▶ _KUTIPAN TEKS_:
== == ==

Dalam rangka mendukung kelestarian danau toba dan meningkatkan pendapatan masyarakat sekitarnya, Balai Penelitian dan Pengembangan Kehutanan Sumatera telah melaksanakan kegiatan workshop pemanfaatan eceng gondok sebagaibahan baku kertas seni. Kegiatan ini dilaksanakan bekerjasama dengan Pemda Kabupaten Tobasa pada tahun 2004. Dari kegiatan ini telah terbentuk kelompok kelompok pengrajin pemanfaatan eceng gondok di sekitar Danau Toba.

II. GAGASAN

A. PELUANG PENGEMBANGAN KARYA SENI DARI ECENG GONDOK

a.1. Eceng Gondok sebagai Bahan Baku Utama Masih Melimpah

Secara fisiologis, tumbuhan eceng gondok ini berkembang sangat cepat. Perkembangan dengan vegetatif sangat cepat yakni dapat melipat ganda dua kali dalam 7-10 hari. Eceng gondok pada pertumbuhan 6 bulan dapat mencapai 125 ton/ha dan dalam 1 ha diperkirakan dapat tumbuh sebanyak 500 kg/hari (Heyne, 1987). Memang hal ini terbukti, walupun tumbuhan ini sering dibersihkan dari danau, keberadaannya terus-menerus masih melimpah. Sebagai contoh, tumbuhan ini yang sangat subur tumbuh di belakang Kantor Dinas Kehutanan dan Pertanian Tobasa.

== == ==

▶ _TUGAS_:
1. Tentukan apakah tiap pernyataan berikut sesuai dengan teks tentang eceng gondok, lalu jawab ya atau tidak disertai kutipan persis dari teks yang menentukannya. (a) Workshop dilaksanakan bersama Pemda Kabupaten Tobasa pada tahun 2004. (b) Pada pertumbuhan 6 bulan, eceng gondok dapat mencapai 500 ton/ha. (c) Karena sering dibersihkan dari danau, eceng gondok kini sudah jarang ditemukan.
2. Menurut teks tentang eceng gondok, mengapa eceng gondok sebagai bahan baku utama masih melimpah? Jawab dalam satu sampai tiga kalimat.
3. Tuliskan lanjutan teks tentang eceng gondok di Danau Toba, dimulai setelah kalimat terakhirnya.

== == ==

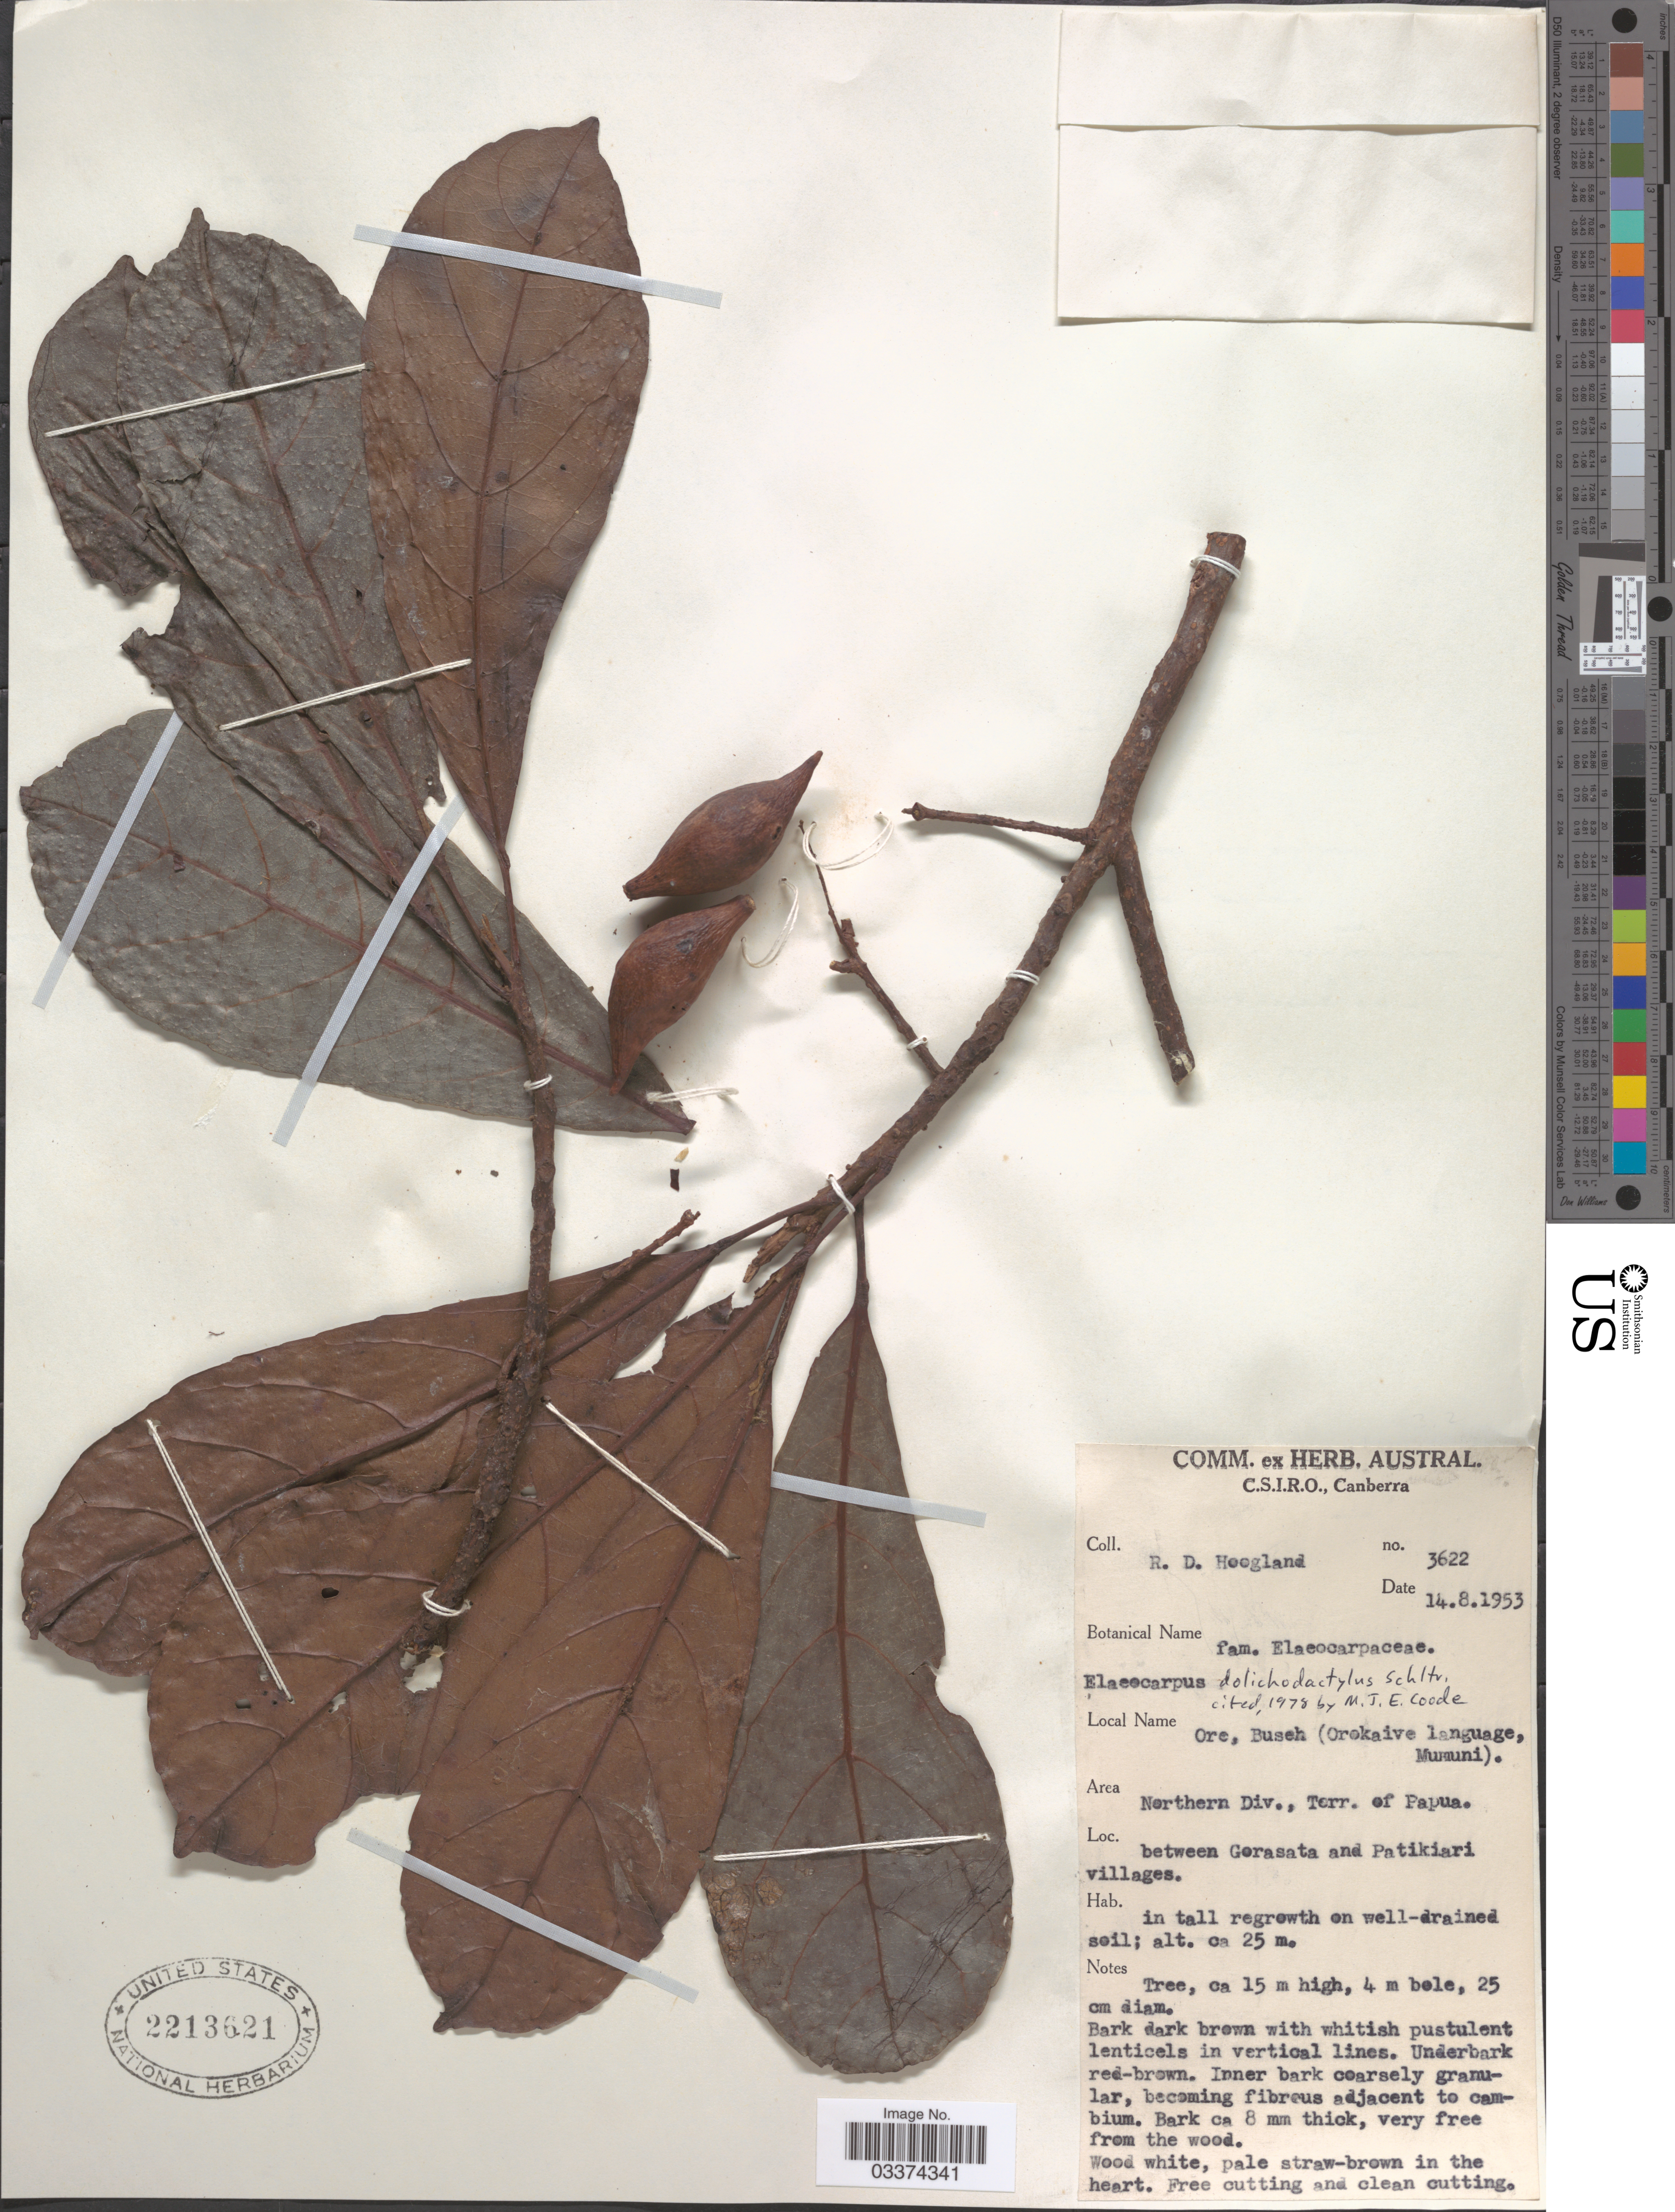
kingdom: Plantae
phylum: Tracheophyta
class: Magnoliopsida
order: Oxalidales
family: Elaeocarpaceae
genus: Elaeocarpus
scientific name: Elaeocarpus dolichodactylus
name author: Schltr.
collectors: R. D. Hoogland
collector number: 3622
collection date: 1953-08-14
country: Papua New Guinea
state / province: Northern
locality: Northern Div., Terr. of Papua, between Gorasata [interpreted] and Patikiari villages.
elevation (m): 25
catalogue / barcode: US 2213621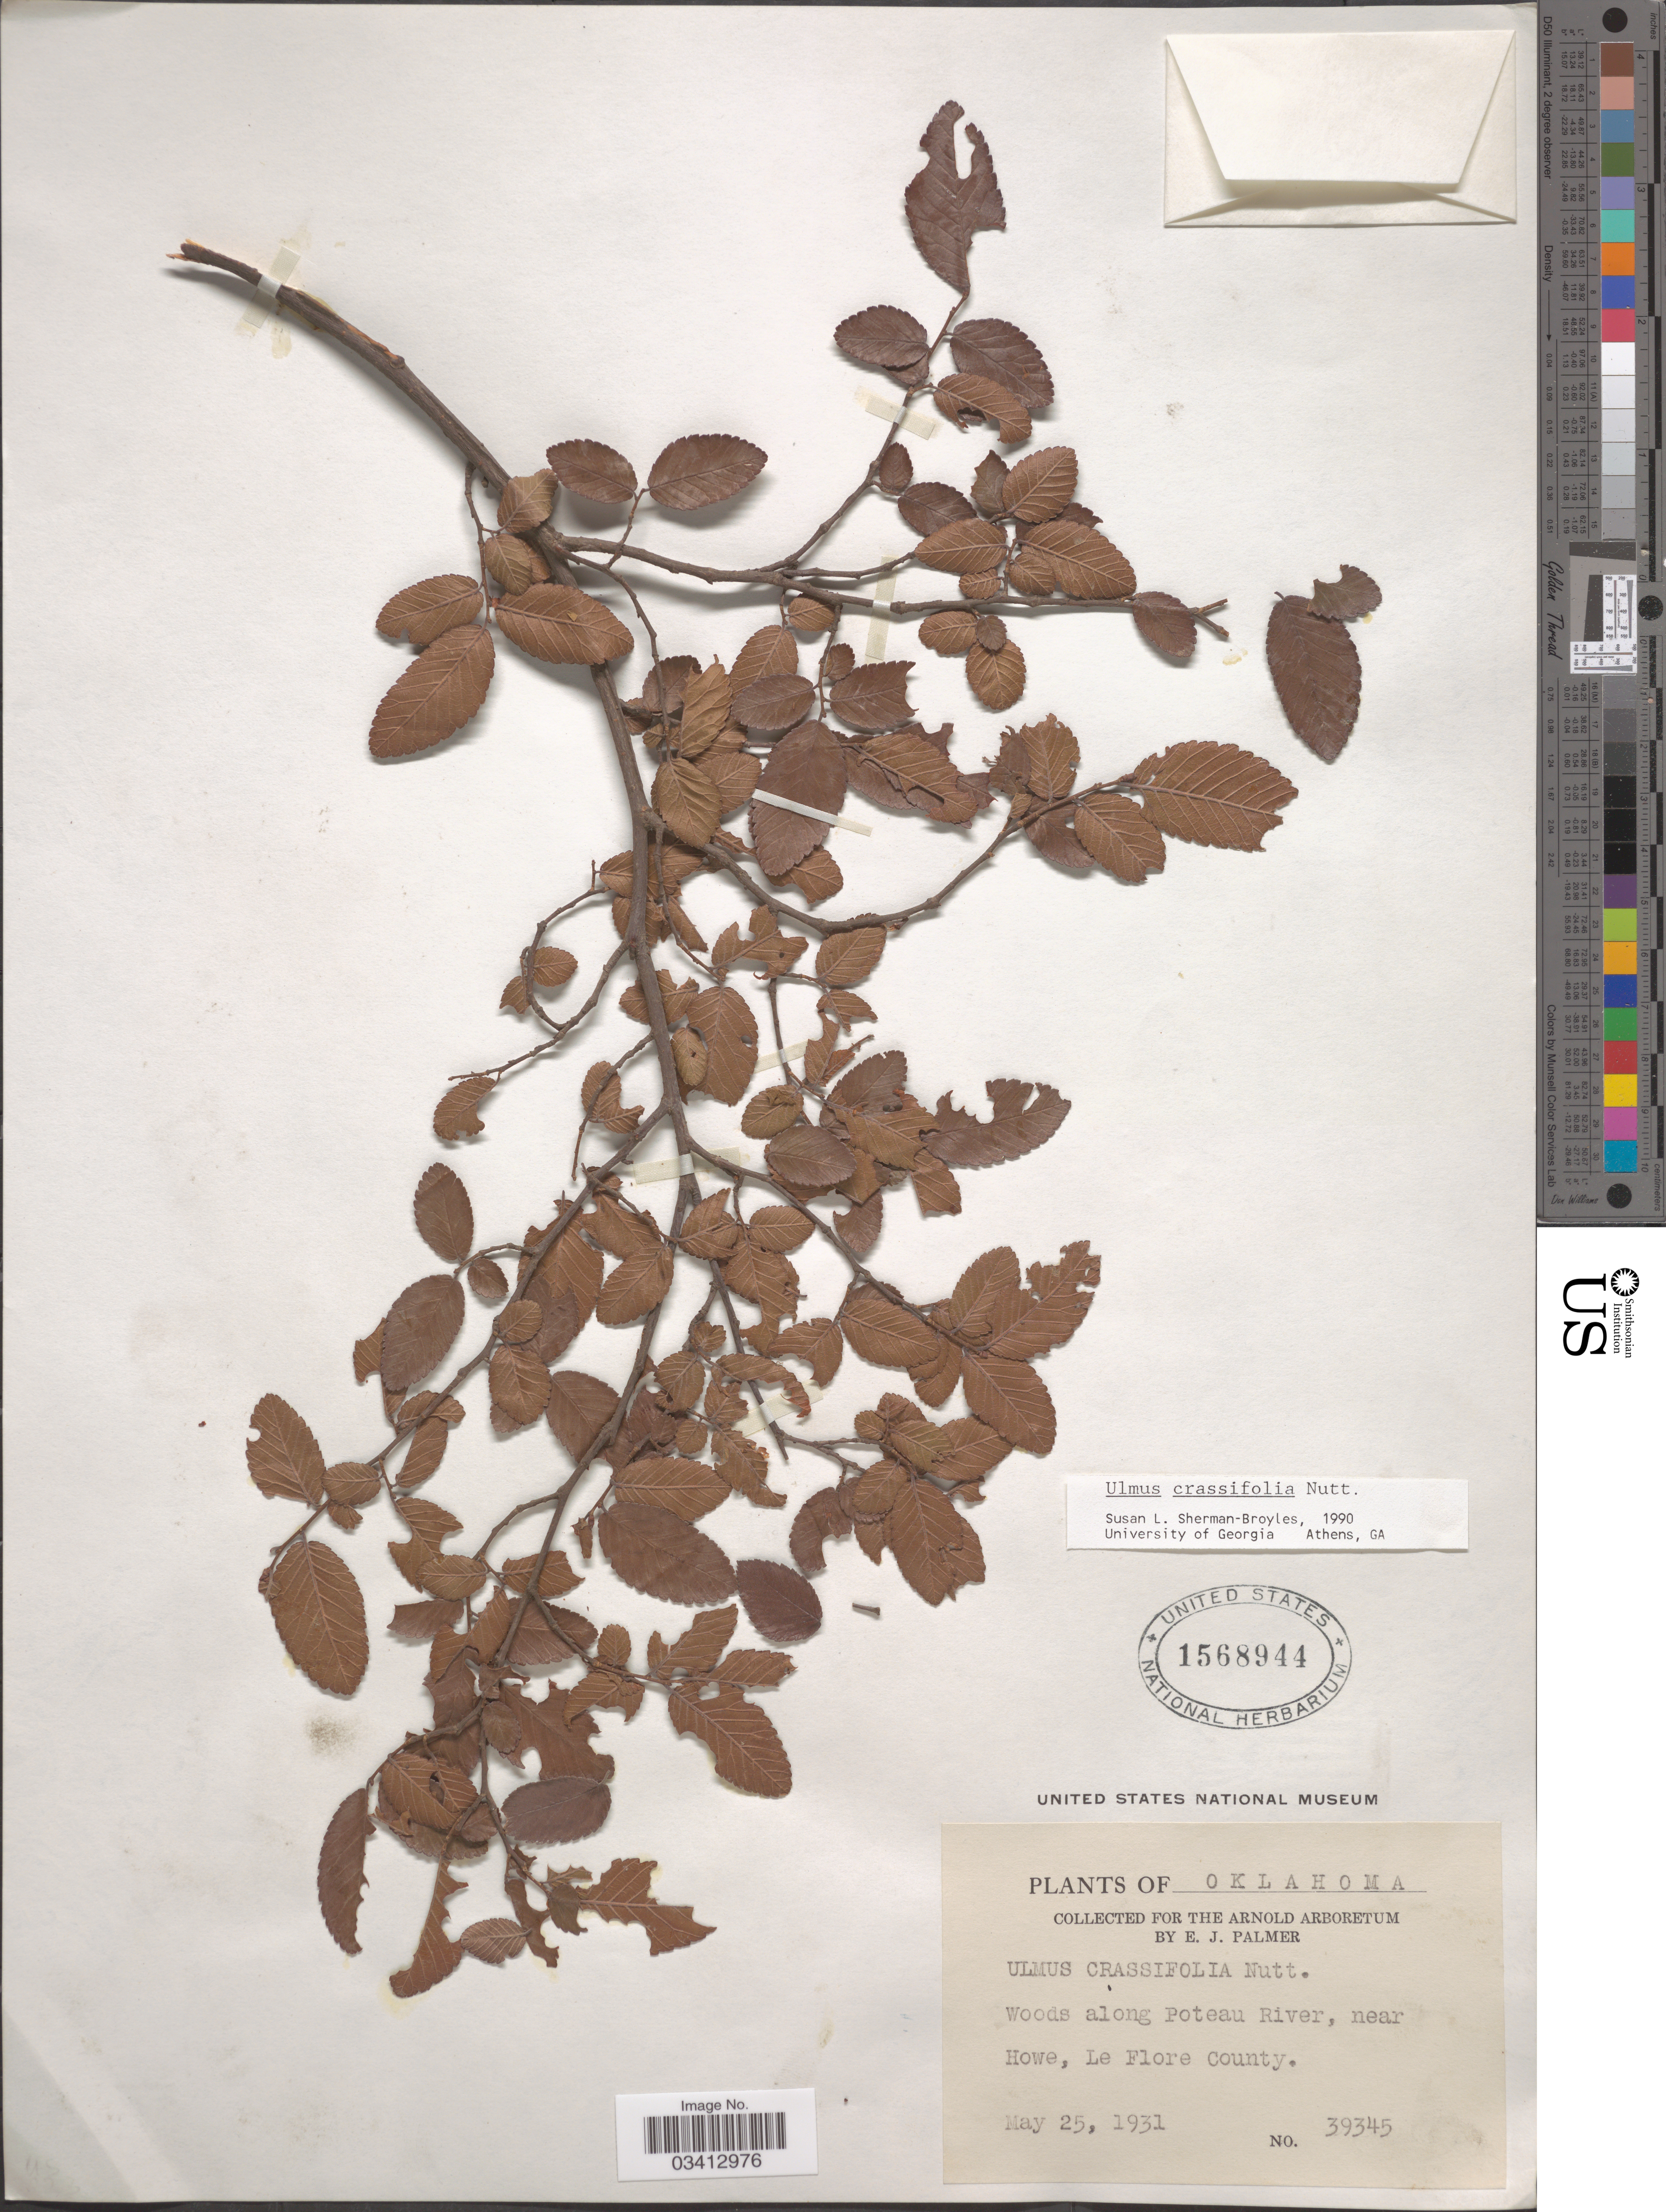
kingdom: Plantae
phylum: Tracheophyta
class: Magnoliopsida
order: Rosales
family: Ulmaceae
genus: Ulmus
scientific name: Ulmus crassifolia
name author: Nutt.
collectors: E. J. Palmer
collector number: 39345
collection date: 1931-05-25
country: United States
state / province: Oklahoma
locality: Woods along Poteau River, near Howe, Le Flore County.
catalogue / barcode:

== == ==

▶ _JAWABAN PER TUGAS_:
1.
(a) Ya: "Kegiatan ini dilaksanakan bekerjasama dengan Pemda Kabupaten Tobasa pada tahun 2004."
(b) Tidak: "Eceng gondok pada pertumbuhan 6 bulan dapat mencapai 125 ton/ha"
(c) Tidak: "walupun tumbuhan ini sering dibersihkan dari danau, keberadaannya terus-menerus masih melimpah."

2. Secara fisiologis, eceng gondok berkembang sangat cepat. Perkembangan vegetatifnya dapat berlipat ganda dua kali dalam 7-10 hari, mencapai 125 ton/ha pada pertumbuhan 6 bulan, dan diperkirakan tumbuh 500 kg/hari dalam 1 ha. Karena itu, walaupun sering dibersihkan dari danau, keberadaannya terus-menerus masih melimpah.

3.
Ketersediaan bahan baku mutlak diperlukan dalam mengembangkan suatu bidang usaha. Dari segi bahan baku, dirasakan masih akan terus melimpah sampai waktu yang masih lama. Jadi belum dirasakan masalah akan pengadaan bahan baku eceng gondok ini. Untuk meningkatkan penampilan produk kertas seni yang dihasilkan perlu dicampur dengan kertas bekas. Sumber bahan limbah ini pun akan terus menerus tersedia semisal dari kantor-kantor, koran bekas, dan sebagainya.

a.2. Sumberdaya Manusia

Salah satu permasalahan bangsa ini yang belum tuntas adalah masalah kurangnya ketersediaan lapangan pekerjaan. Karena usaha ini merupakan teknologi sederhana, dengan kemauan dan semangat, siapa pun dapat melakukannya. Di Kawasan Danau Toba masih memiliki banyak tenaga usia produktif yang belum mendapatkan kesempatan kerja. Potensi tenaga usia produktif ini menjadi salah satu modal pengembangan usaha ini.

a.3. Danau Toba sebagai Daerah Tujuan Wisata

Salah satu kelengkapan Obyek Tujuan Wisata (OTW) adalah tersedianya berbagai souvenir terutama dengan nuansa etnik. Potensi wisata ini dapat dimanfaatkan sebagai sasaran pemasaran dari produk kertas seni berbahan eceng gondok. Produk etnik dimaksud adalah produk-produk kerajinan dengan memasukkan unsur budaya Batak Toba seperti bentuk tulisan batak, gambar, relief, dan lain-lain.

B. TEKNOLOGI PENGOLAHAN ECENG GONDOK SEBAGAI KERTAS SENI

Teknologi pengolahan eceng gondok sebagai bahan baku kertas seni sangat sederhana. Untuk meningkatkan mutu kertas yang diproduksi, kertas eceng gondok dicampur dengan pulp kertas bekas. Prosedur pembuatan kertas daur ulang campuran eceng gondok dan kertas bekas ditunjukkan pada Gambar 1.

b.1. Penyediaan Bahan Baku

Bahan baku eceng gondok diambil dari pinggiran Danau Toba. Bagian tumbuhan ini yang diambil adalah bagian batangnya saja, dengan asumsi di bagian batang inilah terdapat paling tinggi seratnya. Bagian pangkal dan daun sebenarnya dapat juga digunakan, akan tetapi dapat menimbulkan sedikit kesulitan dalam proses penggilingannya. Bagian daun relatif lebih susah digiling/di-blender.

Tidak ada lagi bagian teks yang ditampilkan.